The work presented in this thesis was performed at the Department of Chemistry of the Technical University of Denmark during a three year Ph.D. program. The thesis involves two distinct Projects related to organometallic and carbohydrate chemistry. Project 1: Dehydrogenative synthesis of imines from alcohols and amines catalyzed by a ruthenium N-heterocyclic carbene complex. The successful method development and application of a convenient and direct (one step) synthesis of imines from alcohols and amines is described. The developed method provides quick andextended access to structurally diverse and synthetically important imines. The reaction is catalyzed by the ruthenium N-heterocyclic carbene complex [RuCl₂(IiPr)(p-cymene)] (3) and proceeds in the
presence of the ligand DABCO and molecular sieves with concomitant extrusion of water and hydrogen. A range of different primary alcohols and amines have been coupled in the presence of the catalyst to afford the corresponding imines in moderate to good yields. Optically pure amines gave the corresponding imines without any sign of racemization. Moreover, the one-pot diastereoselective addition of different organometallic reagents to the imine, obtained from the coupling between benzyl alcohol and (R)-1-phenylethylamine, was performed. To address specifics of the reaction mechanism, different experiments with deuterium-labeled benzyl alcohol were carried out indicating that that the catalytically active species is a ruthenium dihydride. The reaction is proposed to proceed by initial dehydrogenation of the alcohol to the aldehyde, which stays coordinated to the ruthenium centre. Then, nucleophilic attack of the amine
affords the hemiaminal, which is released from ruthenium and converted into the imine. Project 2: Tin-mediated regioselective 6-O-glycosylations of unprotected phenyl 1-thioglycopyranosides Chemical glycosylation is of outstanding importance to access biologically relevant carbohydrate structures, but classical methods suffer from the disadvantage of extensive protecting group manipulations. Thus, approaches to reduce the number of steps connected to chemical synthesis are highly important. In this thesis approaches to the regioselective glycosylation of fully unprotected phenyl 1-thio-glycopyranoside acceptors via tin activation are described.

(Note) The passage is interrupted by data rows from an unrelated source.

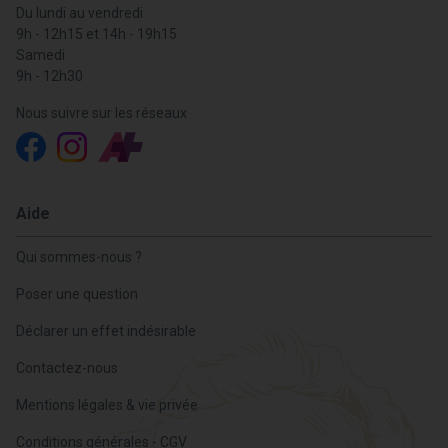
Du lundi au vendredi
9h - 12h15 et 14h - 19h15
Samedi
9h - 12h30
Nous suivre sur les réseaux
Aide
Qui sommes-nous ?
Poser une question
Déclarer un effet indésirable
Contactez-nous
Mentions légales & vie privée
Conditions générales - CGV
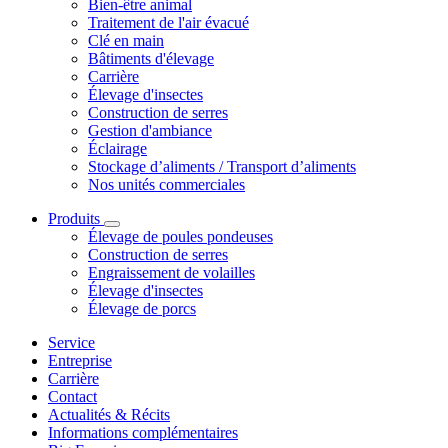
Bien-être animal
Traitement de l'air évacué
Clé en main
Bâtiments d'élevage
Carrière
Élevage d'insectes
Construction de serres
Gestion d'ambiance
Éclairage
Stockage d’aliments / Transport d’aliments
Nos unités commerciales
Produits
Élevage de poules pondeuses
Construction de serres
Engraissement de volailles
Élevage d'insectes
Élevage de porcs
Service
Entreprise
Carrière
Contact
Actualités & Récits
Informations complémentaires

Tin-mediated Koenigs-Knorr glycosylation of phenyl 1-thio-β-D-glucopyranoside (28), phenyl 1-thio-β-Dgalactopyranoside (32) and phenyl 1-thio-α-D-mannopyranoside (33) with different bromide donors afforded the corresponding (1→6) linked disaccharides in good to moderate yields. The disaccharides obtained from the first coupling can be activated as donors for subsequent tinmediated glycosylation reactions. The activation has been performed following two different strategies. The first involved one-step activation with a thiophilic reagent, while the second
employed a two-step activation which entailed first formation of a glycosyl halide, and then activation with a halophilic reagent. This last approach is of particular interest; in fact, thioglycosides can be used as acceptors enabling an iterative oligosaccharide synthesis. Following these strategies a number of different trisaccharides have been successfully synthesized.